Non mi pare siano stati ancora prodotti studi epidemiologici convincenti su come i vari ceppi di questo virus attaccano l'uomo. Se risultasse che solo una parte della popolazione ne sarebbe affetta, ad esempio solo gli anziani o i portatori di certe condizioni, perché vaccinarsi tutti? Se non sbaglio, i vaccini antinfluenzali attuali sono consigliati soprattutto alle persone in età avanzata. Inoltre in altri paesi, come quelli dell'ex blocco sovietico, se la sono cavata molto meglio di noi. Quindi andrebbe innanzitutto capito perché. E poi trovata una soluzione di conseguenza, che tenga conto della diversità di condizioni.

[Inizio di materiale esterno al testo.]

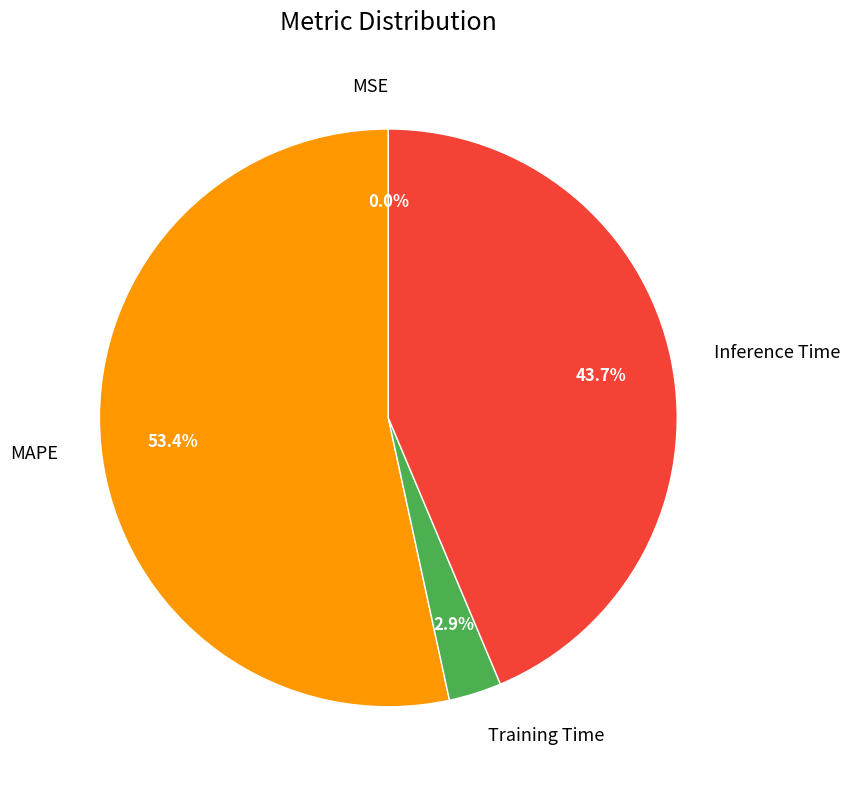

To the nearest percent, what is the difference between the largest and smallest slice percentages?

53%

Sarebbe facile cedere a un'ottica complottista, eppure altrettanto difficile pensare che qualcuno non stia vedendo l'ora di trarre un bel vantaggio da questi eventi. Magari per serendipity. Sia chi vende, sia chi inventa un prodotto sono entrambi incentivati a venderne di più. Il primo per guadagnare, il secondo per vedere valorizzato il proprio lavoro.

Anticipo qualunque critica del tipo "eh ma tu non sei virologo biologo infettivologo sei uno psicoterapeuta quindi non hai titolo per parlare di queste cose" e rispondo che se uno psicologo ha le idee più lucide di altri, la colpa non è dello psicologo. È di chi apre bocca senza prima mettersi d'accordo con i colleghi, ottenendo in tal modo di far fare a tutti una pessima figura.

Il medico che vede ogni giorno pazienti e non sta tutto il giorno in laboratorio, ne è perfettamente consapevole. Non si azzardano diagnosi a cuor leggero.

Altrimenti il rischio è di incorrere proprio nell'errore che debunker e scettici denunciano nei confronti delle pseudoscienze: quello di fare dichiarazioni non verificate.